▶ **TEXT**
━━━━━━━━━━━━━━━━
Despite "conventional wisdom" I usually do 16/24 with no ill health & stable FBG numbers, generally in the 5.0 range so (for me) I'd say it helps with my diabetes management. I also (generally) only eat when hungry, so often skip meals. I also do Ketogenic LCHF...

This morning My FBG was 4.8, 5 hours later, having just come in from walking the dogs & about to have lunch it's 5.5..... I would say that that's pretty typical.

As for 24 hour fasts, my wife doesn't particularly like me doing that but I do occasionally sneak one in, particularly if my weight is fluctuating a bit
 
I am afraid I can go overnight no problem, but if I don't have my evening meal about 6 pm not matter what my blood sugar, I can not concentrate and get very grumpy! I then manage to 8 am the next morning no problem!
 
If I have dinner around 6pm and don't have a small snack before bed, I can go low in the morning.
━━━━━━━━━━━━━━━━
▶ **GOAL OF THE EXERCISE**
Transcribe the full text on fasting and blood sugar word for word. Work only from the text on fasting and blood sugar.
━━━━━━━━━━━━━━━━
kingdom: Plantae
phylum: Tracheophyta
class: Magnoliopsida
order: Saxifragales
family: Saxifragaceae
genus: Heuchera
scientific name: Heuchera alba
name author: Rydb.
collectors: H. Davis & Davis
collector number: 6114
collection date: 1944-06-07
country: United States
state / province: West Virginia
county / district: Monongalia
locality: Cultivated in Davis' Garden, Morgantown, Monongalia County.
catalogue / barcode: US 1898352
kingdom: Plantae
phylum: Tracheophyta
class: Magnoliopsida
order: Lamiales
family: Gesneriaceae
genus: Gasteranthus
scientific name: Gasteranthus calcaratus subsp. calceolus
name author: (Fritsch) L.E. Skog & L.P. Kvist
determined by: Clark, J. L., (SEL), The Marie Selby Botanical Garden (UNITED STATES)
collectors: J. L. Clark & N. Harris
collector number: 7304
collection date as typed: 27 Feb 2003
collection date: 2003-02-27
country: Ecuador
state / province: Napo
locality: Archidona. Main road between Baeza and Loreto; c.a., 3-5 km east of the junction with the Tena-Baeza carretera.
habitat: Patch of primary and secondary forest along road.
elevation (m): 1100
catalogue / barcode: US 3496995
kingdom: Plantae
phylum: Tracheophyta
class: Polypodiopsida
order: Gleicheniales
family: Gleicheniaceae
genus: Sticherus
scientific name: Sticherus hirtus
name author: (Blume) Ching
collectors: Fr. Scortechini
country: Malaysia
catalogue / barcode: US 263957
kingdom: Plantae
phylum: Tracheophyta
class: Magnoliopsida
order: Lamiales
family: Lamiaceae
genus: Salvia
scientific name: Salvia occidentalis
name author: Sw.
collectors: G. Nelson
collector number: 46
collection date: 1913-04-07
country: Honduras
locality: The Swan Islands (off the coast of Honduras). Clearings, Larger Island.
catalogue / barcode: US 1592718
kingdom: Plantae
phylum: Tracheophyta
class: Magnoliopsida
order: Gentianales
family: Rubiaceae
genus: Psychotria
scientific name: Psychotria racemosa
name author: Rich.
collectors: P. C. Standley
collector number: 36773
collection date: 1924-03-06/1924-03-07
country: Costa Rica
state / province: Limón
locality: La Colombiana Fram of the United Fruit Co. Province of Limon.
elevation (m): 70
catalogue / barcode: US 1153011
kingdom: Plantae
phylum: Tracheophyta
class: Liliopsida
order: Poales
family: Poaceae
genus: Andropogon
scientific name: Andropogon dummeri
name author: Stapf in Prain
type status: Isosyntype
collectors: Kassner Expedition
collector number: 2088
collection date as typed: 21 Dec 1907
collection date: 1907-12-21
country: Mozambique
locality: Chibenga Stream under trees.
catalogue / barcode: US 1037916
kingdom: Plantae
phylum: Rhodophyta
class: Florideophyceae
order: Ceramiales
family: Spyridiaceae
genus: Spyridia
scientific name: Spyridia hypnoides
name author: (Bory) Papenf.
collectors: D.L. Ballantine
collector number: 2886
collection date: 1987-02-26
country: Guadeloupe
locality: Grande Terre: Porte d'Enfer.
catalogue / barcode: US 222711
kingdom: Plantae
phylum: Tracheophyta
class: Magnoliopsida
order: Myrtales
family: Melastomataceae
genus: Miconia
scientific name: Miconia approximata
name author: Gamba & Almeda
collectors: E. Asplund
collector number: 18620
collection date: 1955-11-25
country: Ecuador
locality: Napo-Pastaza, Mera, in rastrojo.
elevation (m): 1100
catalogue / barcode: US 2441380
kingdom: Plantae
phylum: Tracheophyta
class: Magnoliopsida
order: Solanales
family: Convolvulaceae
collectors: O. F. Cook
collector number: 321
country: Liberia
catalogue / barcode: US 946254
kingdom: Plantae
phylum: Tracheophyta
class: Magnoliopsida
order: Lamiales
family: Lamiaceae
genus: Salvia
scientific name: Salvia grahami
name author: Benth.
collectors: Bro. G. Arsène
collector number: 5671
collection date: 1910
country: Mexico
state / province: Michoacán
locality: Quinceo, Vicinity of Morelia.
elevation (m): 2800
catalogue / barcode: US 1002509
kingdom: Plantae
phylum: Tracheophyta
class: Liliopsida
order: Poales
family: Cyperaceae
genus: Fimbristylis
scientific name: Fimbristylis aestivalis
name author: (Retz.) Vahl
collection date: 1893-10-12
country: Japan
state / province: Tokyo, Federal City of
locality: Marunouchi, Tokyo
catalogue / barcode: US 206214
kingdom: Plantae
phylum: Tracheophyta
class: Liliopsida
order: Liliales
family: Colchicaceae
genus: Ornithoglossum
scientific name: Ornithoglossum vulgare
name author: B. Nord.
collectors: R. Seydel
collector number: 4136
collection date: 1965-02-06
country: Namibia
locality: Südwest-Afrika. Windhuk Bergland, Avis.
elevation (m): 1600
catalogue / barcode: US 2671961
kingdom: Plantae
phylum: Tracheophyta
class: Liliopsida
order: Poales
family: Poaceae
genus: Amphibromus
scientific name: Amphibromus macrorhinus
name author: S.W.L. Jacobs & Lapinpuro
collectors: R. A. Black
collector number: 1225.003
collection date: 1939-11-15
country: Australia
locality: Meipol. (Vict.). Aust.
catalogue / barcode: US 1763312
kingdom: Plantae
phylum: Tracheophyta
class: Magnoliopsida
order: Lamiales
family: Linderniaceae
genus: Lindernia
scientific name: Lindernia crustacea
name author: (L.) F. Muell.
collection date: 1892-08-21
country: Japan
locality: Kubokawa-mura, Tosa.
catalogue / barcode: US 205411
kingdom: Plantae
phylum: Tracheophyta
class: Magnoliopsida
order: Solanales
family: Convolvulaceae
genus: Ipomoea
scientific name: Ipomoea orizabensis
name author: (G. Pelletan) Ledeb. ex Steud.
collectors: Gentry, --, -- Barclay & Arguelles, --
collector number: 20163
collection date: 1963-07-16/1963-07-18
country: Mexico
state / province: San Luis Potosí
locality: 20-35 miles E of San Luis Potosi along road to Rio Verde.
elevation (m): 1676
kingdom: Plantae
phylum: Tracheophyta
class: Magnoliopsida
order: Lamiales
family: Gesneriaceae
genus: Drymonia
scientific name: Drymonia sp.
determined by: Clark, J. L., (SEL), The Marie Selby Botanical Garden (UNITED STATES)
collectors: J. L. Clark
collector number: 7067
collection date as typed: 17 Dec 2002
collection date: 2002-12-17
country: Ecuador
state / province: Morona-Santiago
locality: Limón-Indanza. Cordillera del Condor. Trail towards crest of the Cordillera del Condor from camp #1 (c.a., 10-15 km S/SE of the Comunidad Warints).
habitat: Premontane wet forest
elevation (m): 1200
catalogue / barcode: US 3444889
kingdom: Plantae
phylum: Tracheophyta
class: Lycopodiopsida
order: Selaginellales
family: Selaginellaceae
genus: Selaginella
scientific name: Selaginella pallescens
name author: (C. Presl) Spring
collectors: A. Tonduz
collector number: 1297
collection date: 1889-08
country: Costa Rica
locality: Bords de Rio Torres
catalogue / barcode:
━━━━━━━━━━━━━━━━
▶ **TASK RESPONSE**
Despite "conventional wisdom" I usually do 16/24 with no ill health & stable FBG numbers, generally in the 5.0 range so (for me) I'd say it helps with my diabetes management. I also (generally) only eat when hungry, so often skip meals. I also do Ketogenic LCHF...

This morning My FBG was 4.8, 5 hours later, having just come in from walking the dogs & about to have lunch it's 5.5..... I would say that that's pretty typical.

As for 24 hour fasts, my wife doesn't particularly like me doing that but I do occasionally sneak one in, particularly if my weight is fluctuating a bit
 
I am afraid I can go overnight no problem, but if I don't have my evening meal about 6 pm not matter what my blood sugar, I can not concentrate and get very grumpy! I then manage to 8 am the next morning no problem!
 
If I have dinner around 6pm and don't have a small snack before bed, I can go low in the morning.